GOLDSTEIN: For 800 baby wipes?

FREIDAY: Yeah. It's a lot?

GOLDSTEIN: It's a lot.

Even when you add in all of Sam's costs, he figures he can make $14 profit on every box. Jay Freiday puts all the wipes from the display into the cart. Sam keeps going and finds a few other items to buy.

COHEN: This is called a Little Tikes Big Digger Sandbox.


COHEN: A slumber bag.

GOLDSTEIN: Like, a sleeping bag for inside?

COHEN: Star Wars Rebels, with a bonus backpack.

GOLDSTEIN: They push the now overflowing cart up to the cash register. The cashier is totally unfazed. Then they walk out the door and put the stuff in the car.

What about the Toys R Us side of the story? If people are willing to pay $46 for a box of wipes on Amazon, why doesn't Toys R Us just sell its own wipes there? Toys R Us declined to be interviewed for this story, but I talked to Ina Steiner, who edits a newsletter for people who sell stuff online. And she says Toys R Us and most of the other stores where Sam shops are locked in this battle with Amazon.

INA STEINER: You cannot underestimate the impact that Amazon is having on retailers. Amazon is the 800-pound gorilla that every retailer has nightmares about.

GOLDSTEIN: This fear of Amazon explains a lot. Sure, Toys R Us could cut Sam out of the loop and sell its own wipes on Amazon, but the last thing Toys R Us wants is for people to think of Amazon as the place to buy everything. Toys R Us does sell those wipes online. It just doesn't sell them on Amazon. And that, of course, creates an opportunity for Sam Cohen.

Hi Sam.

COHEN: Hi Jacob. How are you?

GOLDSTEIN: Good. How you doing?

I called Sam a few weeks after our shopping trip. He'd already sold a bunch of the slumber bags he bought. On the sandboxes, he's been seeing some tough competition. Which leaves, of course, the wipes. How's he doing on those boxes of wipes?
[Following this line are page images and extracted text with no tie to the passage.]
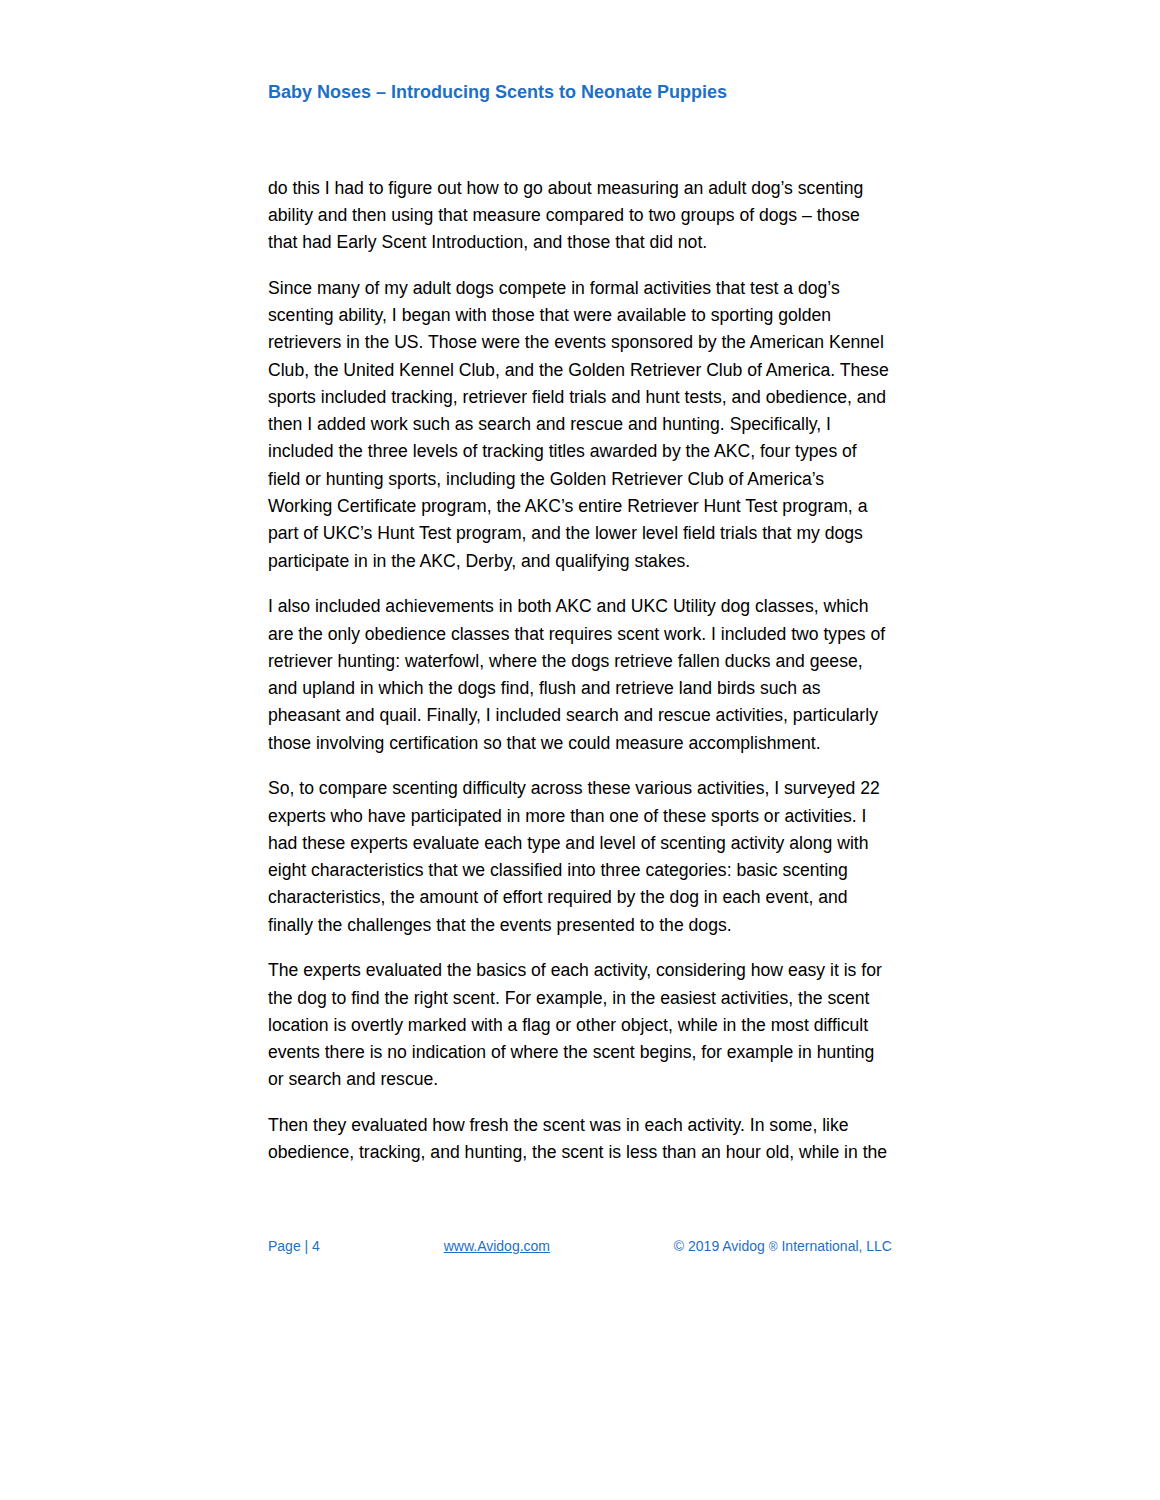Baby Noses – Introducing Scents to Neonate Puppies
do this I had to figure out how to go about measuring an adult dog’s scenting ability and then using that measure compared to two groups of dogs – those that had Early Scent Introduction, and those that did not.
Since many of my adult dogs compete in formal activities that test a dog’s scenting ability, I began with those that were available to sporting golden retrievers in the US. Those were the events sponsored by the American Kennel Club, the United Kennel Club, and the Golden Retriever Club of America. These sports included tracking, retriever field trials and hunt tests, and obedience, and then I added work such as search and rescue and hunting. Specifically, I included the three levels of tracking titles awarded by the AKC, four types of field or hunting sports, including the Golden Retriever Club of America’s Working Certificate program, the AKC’s entire Retriever Hunt Test program, a part of UKC’s Hunt Test program, and the lower level field trials that my dogs participate in in the AKC, Derby, and qualifying stakes.
I also included achievements in both AKC and UKC Utility dog classes, which are the only obedience classes that requires scent work. I included two types of retriever hunting: waterfowl, where the dogs retrieve fallen ducks and geese, and upland in which the dogs find, flush and retrieve land birds such as pheasant and quail. Finally, I included search and rescue activities, particularly those involving certification so that we could measure accomplishment.
So, to compare scenting difficulty across these various activities, I surveyed 22 experts who have participated in more than one of these sports or activities. I had these experts evaluate each type and level of scenting activity along with eight characteristics that we classified into three categories: basic scenting characteristics, the amount of effort required by the dog in each event, and finally the challenges that the events presented to the dogs.
The experts evaluated the basics of each activity, considering how easy it is for the dog to find the right scent. For example, in the easiest activities, the scent location is overtly marked with a flag or other object, while in the most difficult events there is no indication of where the scent begins, for example in hunting or search and rescue.
Then they evaluated how fresh the scent was in each activity. In some, like obedience, tracking, and hunting, the scent is less than an hour old, while in the
Page | 4
www.Avidog.com
© 2019 Avidog ® International, LLC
COHEN: I believe we have one or two left. Most of them have already sold.

GOLDSTEIN: And what did you sell them for?

COHEN: We sold them for $45.

GOLDSTEIN: So I was definitely wrong about the baby wipes. I want to say that on the record.

COHEN: (Laughter).

GOLDSTEIN: Here's what Sam Cohen has discovered - there are people who shop on Amazon who really want particular things. In this case, not just any wipes, but Babies R Us wipes, and they want to buy those wipes with their one-click Amazon Prime two-day delivery. For $45, Sam is happy to sell to them. Jacob Goldstein, NPR News.